Pour un point sur cette évaluation et sur l'historiographie
non communiste, voir:
- <http://www.phdn.org/histgen/auschwitz/bilan-auschwitz.html>
- Le Quid a la particularité,
depuis quelques années, de mentionner, outre un chiffre
proche de celui accepté par l'historiographie occidentale,
une série d'autres "évaluations" qui
se termine par la mention d'un chiffre, extrêmement sous-évalué
(mais non présenté comme tel) de Faurisson. Ce
qui déclencha l'ire justifiée de quelque
associations.

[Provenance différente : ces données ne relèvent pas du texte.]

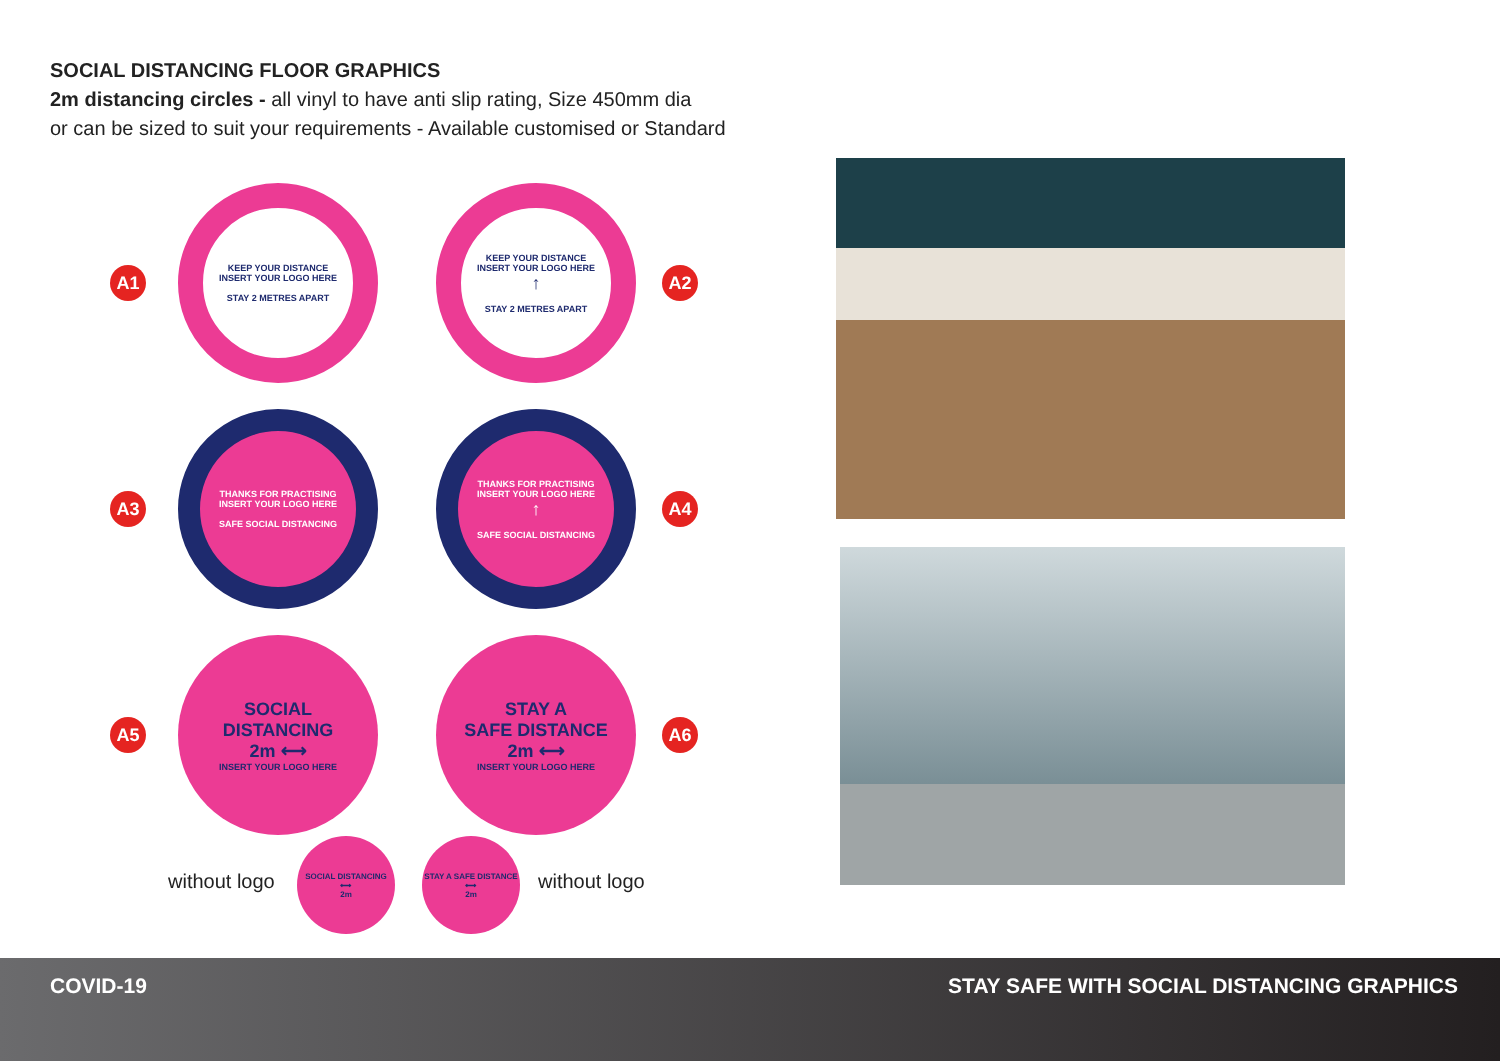SOCIAL DISTANCING FLOOR GRAPHICS
2m distancing circles - all vinyl to have anti slip rating, Size 450mm dia
or can be sized to suit your requirements - Available customised or Standard
A1
KEEP YOUR DISTANCE
INSERT YOUR LOGO HERE
STAY 2 METRES APART
KEEP YOUR DISTANCE
INSERT YOUR LOGO HERE
↑
STAY 2 METRES APART
A2
A3
THANKS FOR PRACTISING
INSERT YOUR LOGO HERE
SAFE SOCIAL DISTANCING
THANKS FOR PRACTISING
INSERT YOUR LOGO HERE
↑
SAFE SOCIAL DISTANCING
A4
A5
SOCIAL
DISTANCING
2m ⟷
INSERT YOUR LOGO HERE
STAY A
SAFE DISTANCE
2m ⟷
INSERT YOUR LOGO HERE
A6
without logo
SOCIAL DISTANCING
⟷
2m
STAY A SAFE DISTANCE
⟷
2m
without logo
COVID-19 STAY SAFE WITH SOCIAL DISTANCING GRAPHICS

Mais ce qu'aucune des associations qui ont poursuivi
le Quid ne semble avoir remarqué, c'est que le
chiffre de Faurisson n'était pas le seul problème
dans le paragraphe en cause.
- Voici le texte du Quid,
dans sa version 1997, à laquelle la version 2003 est pratiquement
identique:
- "1 200 000 . D'autres
chiffres ont circulé: Nuit et brouillard (film d'Alain
Resnais, en 1955; conseillers: Henri Michel et Olga Wormser):
9 000 000; document officiel de la Rép. française
(Office de recherches des crimes de guerre en 1945): 8 000 000
selon Raphaël Feigelson: 7 000 000; Tibère Kremer
(préfacier de Miklos Nyiszli, en 1951): 6 000 000; le
Monde (du 20-4-1978): 5 000 000 dont 90 % de Juifs; Henry Mandelbaum
(en 1945) 4 500 000; document soviétique du 6-5-1945 (utilisé
par le tribunal de Nuremberg): 4 000 000 (inscrit sur le monument
d'Auschwitz-Birkenau; sera déclaré faux en 1990
et remplacé, en 1995, par 1 500 000); Miriam Novitch (en
1967): 4 000 000 (dont 2 700 000 Juifs); rabbin Moshe Weiss en
1991: + de 4 000 000 (dont 3 000 000 Juifs); Rudolf Höss
(ancien Cdt du camp d'Auschwitz) en 1946: 3 000 000 (jusqu'au
1-12-1943); Rudolf Vrba (procès Eichmann) en 1961: 2 500
000; Léon Poliakov (en 1951), Georges Wellers (en 1973),
Lucy Dawidowicz (en 1975): 2 000 000 de Juifs gazés; Yehuda
Bauer (dir. de l'Institute of Contemporary Jewry, Université
hébraïque de Jérusalem, en 1989): 1 600 000
(dont 1 352 980 Juifs); Lech Walesa: 1 500 000; Georges Wellers
(en 1983): 1 471 595 (dont 1 352 980 Juifs); Raul Hilberg (en
1985): 1 250 000 (dont 1 000 000 de Juifs); Gerald Reitlinger
(The Final Solution, en 1953): 850 000; Jean-Claude Pressac (Die
Krematorien von Auschwitz, en 1994): 630 000 à 710 000
dont 470 000/550 000 gazés; Faurisson ("révisionniste"):
150 000 en tout (dont environ 100 000 Juifs, la plupart morts
du typhus)." (Quid, 1997, p. 798).
- On trouvera à peu
de chose près la même présentation sur le
site web du Quid (qui a quand même supprimé de l'édition
online le chiffre de Faurisson):
- <http://www.quid.fr/2000/Q018850.htm>
- Pourquoi les rédacteurs
du Quid ont-ils décidé de donner une si
longue liste d'évaluations qu'ils savent être
erronées? Dans aucun autre cas, n'est dressée
ainsi une évolution de l'historiographie du nombre de
victimes d'un événement tragique. Aucun autre camp
ne fait l'objet d'un tel traitement...
- La première remarque
qui saute aux yeux d'un esprit attentif c'est que la liste n'est
absolument pas donnée dans un ordre chronologique, mais
dans un ordre décroissant. Si l'on écrit la liste
de dates des "évaluations" citées cela
donne ceci: 1955, 1945, 1951, 1978, 1945, 1945, 1967, 1991, 1946,
1961, 1951, 1973, 1975, 1989, 1983, 1985, 1953, 1994. Aucune
date n'est fournie pour le chiffre de Faurisson. Pourquoi une
liste non chronologique alors qu'on prétend dresser un
portrait historiographique?
- N'importe qui de familier
avec l'histoire et l'historiographie d'Auschwitz ne peut qu'être
surpris par cette liste "d'autres chiffres [qui] ont circulé".